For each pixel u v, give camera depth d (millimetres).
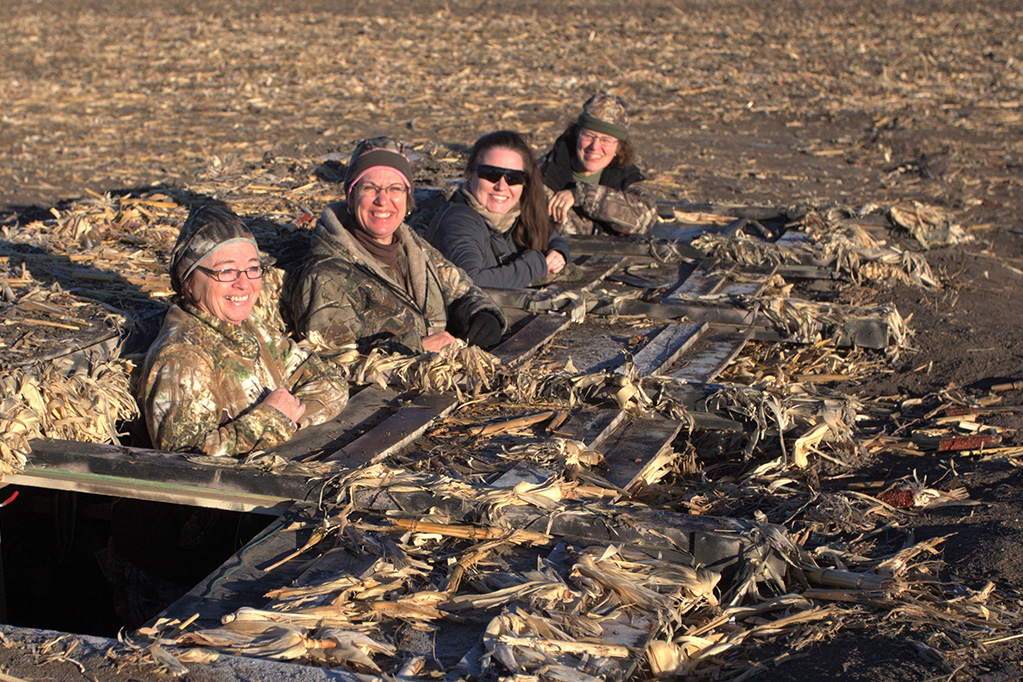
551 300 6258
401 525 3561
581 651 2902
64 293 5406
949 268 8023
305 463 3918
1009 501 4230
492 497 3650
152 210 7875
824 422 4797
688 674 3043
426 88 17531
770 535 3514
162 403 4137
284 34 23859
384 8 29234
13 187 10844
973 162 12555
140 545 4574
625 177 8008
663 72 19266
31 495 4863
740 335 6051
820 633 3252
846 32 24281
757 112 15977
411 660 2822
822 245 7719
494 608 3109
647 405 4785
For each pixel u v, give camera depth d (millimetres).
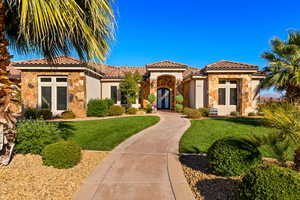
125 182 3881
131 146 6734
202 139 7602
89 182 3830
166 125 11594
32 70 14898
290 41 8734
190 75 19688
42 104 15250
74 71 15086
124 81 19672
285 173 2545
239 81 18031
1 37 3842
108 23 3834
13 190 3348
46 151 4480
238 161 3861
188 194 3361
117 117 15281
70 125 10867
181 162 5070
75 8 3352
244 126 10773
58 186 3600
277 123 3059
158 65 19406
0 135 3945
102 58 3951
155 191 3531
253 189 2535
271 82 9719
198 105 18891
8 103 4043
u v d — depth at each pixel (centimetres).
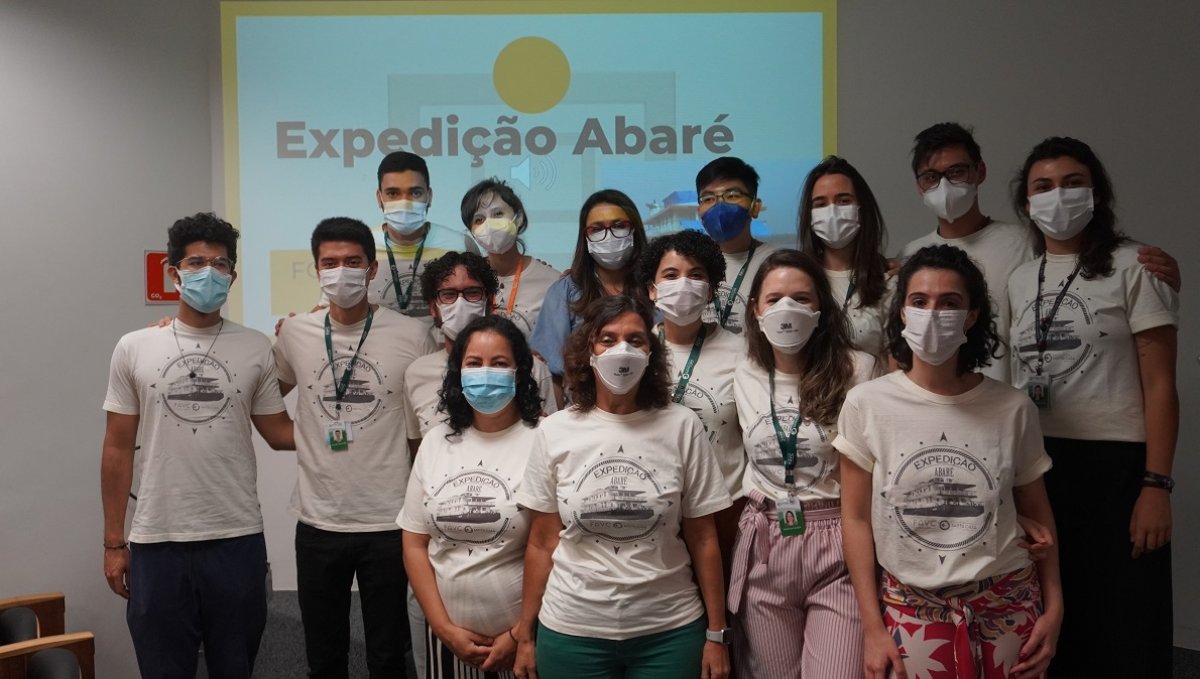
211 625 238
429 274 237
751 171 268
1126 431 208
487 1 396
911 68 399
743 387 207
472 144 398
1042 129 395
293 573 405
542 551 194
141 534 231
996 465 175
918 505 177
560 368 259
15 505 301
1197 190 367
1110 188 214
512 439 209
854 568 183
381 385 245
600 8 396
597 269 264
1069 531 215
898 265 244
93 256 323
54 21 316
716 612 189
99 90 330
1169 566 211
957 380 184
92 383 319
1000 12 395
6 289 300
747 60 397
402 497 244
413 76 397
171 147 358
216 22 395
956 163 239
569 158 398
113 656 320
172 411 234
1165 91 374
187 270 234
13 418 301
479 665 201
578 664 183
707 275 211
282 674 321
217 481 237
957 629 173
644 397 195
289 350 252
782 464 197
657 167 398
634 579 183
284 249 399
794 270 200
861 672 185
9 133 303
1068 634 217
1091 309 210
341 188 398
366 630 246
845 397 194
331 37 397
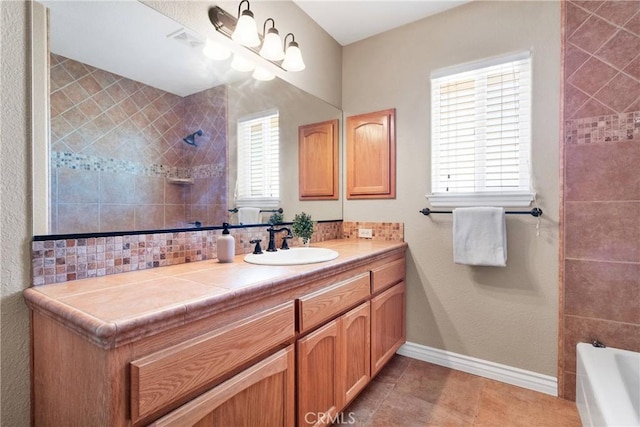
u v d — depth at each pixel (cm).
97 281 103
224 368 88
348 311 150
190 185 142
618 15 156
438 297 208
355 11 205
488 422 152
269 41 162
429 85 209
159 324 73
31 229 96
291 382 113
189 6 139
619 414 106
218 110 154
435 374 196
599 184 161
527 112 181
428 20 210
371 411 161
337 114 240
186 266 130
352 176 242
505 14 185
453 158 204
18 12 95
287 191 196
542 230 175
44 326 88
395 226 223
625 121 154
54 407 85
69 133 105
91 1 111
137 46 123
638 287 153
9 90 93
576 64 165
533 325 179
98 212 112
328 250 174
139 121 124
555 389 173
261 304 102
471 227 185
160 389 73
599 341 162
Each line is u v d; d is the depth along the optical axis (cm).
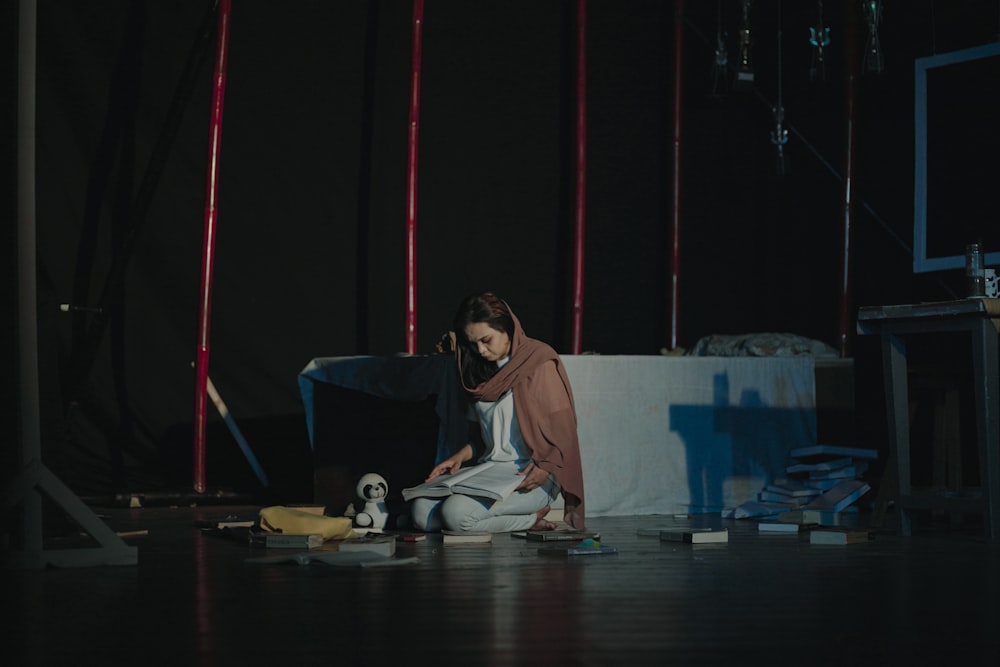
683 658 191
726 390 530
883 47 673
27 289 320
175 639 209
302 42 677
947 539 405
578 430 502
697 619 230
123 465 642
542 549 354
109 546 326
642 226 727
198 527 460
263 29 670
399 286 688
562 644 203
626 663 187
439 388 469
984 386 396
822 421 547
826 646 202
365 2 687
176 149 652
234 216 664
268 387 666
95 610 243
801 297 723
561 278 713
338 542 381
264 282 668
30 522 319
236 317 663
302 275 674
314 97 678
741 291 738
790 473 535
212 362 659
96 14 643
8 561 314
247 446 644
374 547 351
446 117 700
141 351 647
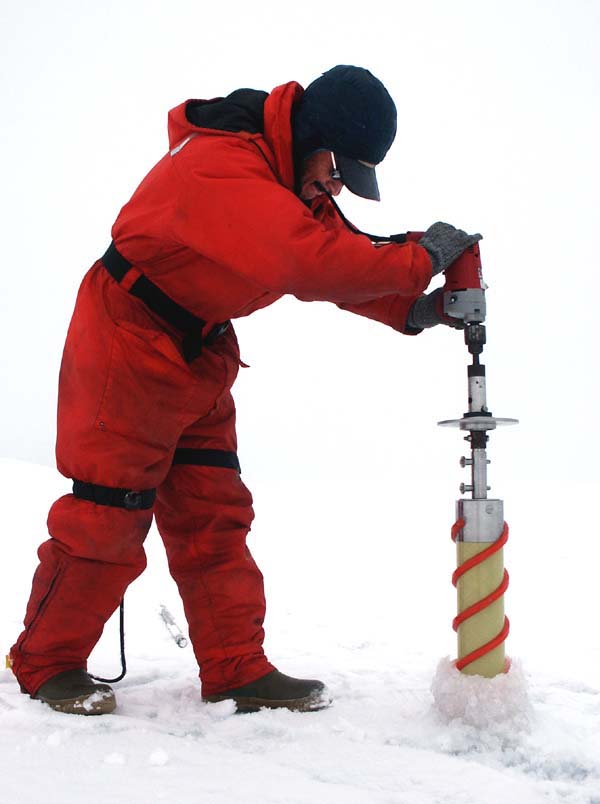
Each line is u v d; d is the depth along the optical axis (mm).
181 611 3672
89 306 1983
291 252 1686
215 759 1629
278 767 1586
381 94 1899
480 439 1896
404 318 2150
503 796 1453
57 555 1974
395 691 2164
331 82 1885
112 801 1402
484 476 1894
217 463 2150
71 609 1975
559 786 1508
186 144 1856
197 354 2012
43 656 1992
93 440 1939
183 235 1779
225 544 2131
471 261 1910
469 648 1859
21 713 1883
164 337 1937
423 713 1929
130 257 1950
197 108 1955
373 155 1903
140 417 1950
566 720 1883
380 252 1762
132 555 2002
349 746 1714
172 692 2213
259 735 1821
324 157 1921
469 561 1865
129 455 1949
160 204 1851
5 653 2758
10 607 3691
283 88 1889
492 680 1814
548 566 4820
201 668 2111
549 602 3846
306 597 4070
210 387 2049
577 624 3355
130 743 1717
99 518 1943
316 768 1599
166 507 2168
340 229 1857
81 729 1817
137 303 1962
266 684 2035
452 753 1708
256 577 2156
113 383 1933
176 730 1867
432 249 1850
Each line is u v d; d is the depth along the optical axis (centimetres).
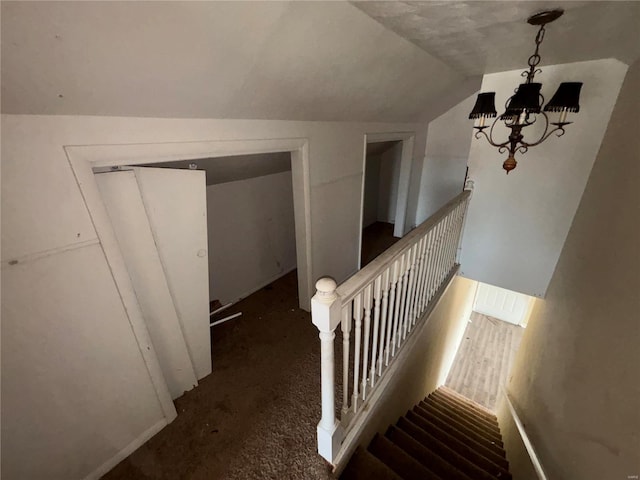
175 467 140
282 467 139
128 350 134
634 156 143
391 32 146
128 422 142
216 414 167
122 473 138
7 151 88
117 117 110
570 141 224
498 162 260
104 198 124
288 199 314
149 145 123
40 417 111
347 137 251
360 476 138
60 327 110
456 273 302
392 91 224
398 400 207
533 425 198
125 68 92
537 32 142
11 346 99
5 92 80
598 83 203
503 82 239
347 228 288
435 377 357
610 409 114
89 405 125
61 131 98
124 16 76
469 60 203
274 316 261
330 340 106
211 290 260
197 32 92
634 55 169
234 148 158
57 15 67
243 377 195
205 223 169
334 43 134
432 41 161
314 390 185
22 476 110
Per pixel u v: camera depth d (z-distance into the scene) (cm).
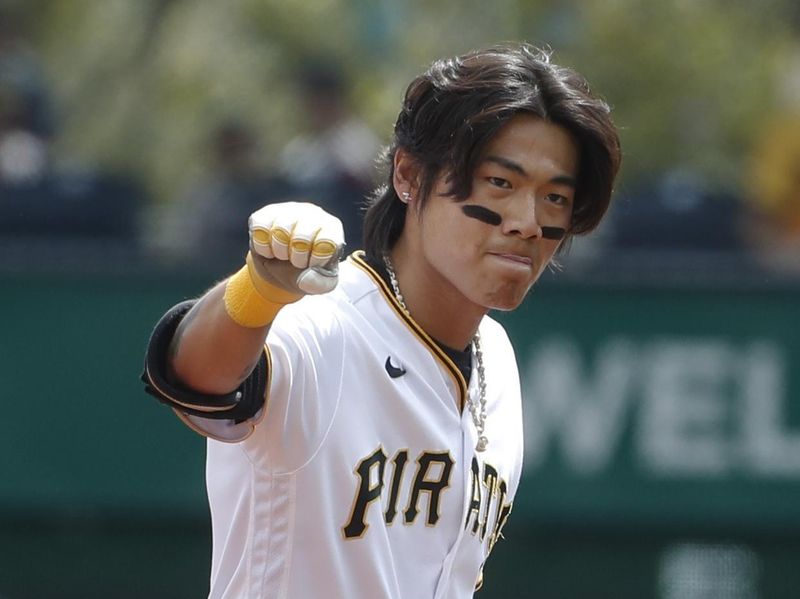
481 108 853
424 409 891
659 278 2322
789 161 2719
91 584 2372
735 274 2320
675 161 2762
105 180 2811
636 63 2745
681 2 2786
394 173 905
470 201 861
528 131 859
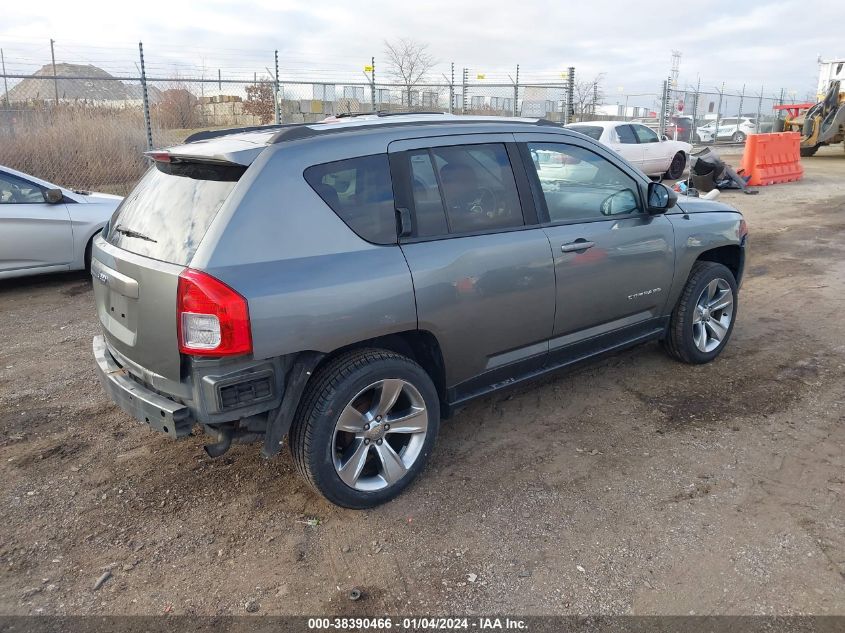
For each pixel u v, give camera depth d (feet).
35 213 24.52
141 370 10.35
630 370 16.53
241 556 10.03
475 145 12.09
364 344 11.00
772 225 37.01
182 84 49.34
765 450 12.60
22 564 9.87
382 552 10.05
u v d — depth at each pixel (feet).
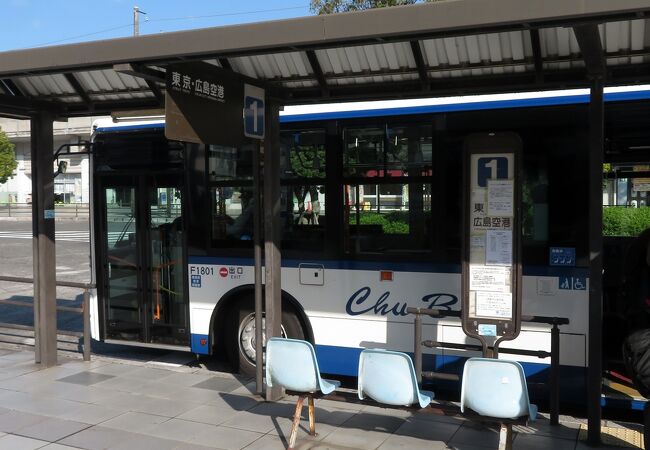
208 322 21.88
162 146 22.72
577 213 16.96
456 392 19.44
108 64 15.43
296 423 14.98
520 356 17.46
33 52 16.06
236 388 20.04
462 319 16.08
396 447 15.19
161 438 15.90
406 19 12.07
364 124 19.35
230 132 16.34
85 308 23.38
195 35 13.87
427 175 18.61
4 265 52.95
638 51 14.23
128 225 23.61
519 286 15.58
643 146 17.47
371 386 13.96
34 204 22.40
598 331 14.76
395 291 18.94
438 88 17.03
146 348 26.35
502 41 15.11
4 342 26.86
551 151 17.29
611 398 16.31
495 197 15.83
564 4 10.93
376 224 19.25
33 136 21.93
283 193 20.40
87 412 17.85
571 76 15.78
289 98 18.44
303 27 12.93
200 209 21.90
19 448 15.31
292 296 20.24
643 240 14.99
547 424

━━━━━━━━━━━━━━━━

§ **Aim of the task**:
Copy every line of the entries in which "optical" can be found.

§ **Response to this exercise**:
Each line is u v d; d is the depth along the optical axis (cm).
Each line is u v d; d is the depth along the optical axis (mm).
Each line is u v d; d is the depth along the optical axis (centimetres).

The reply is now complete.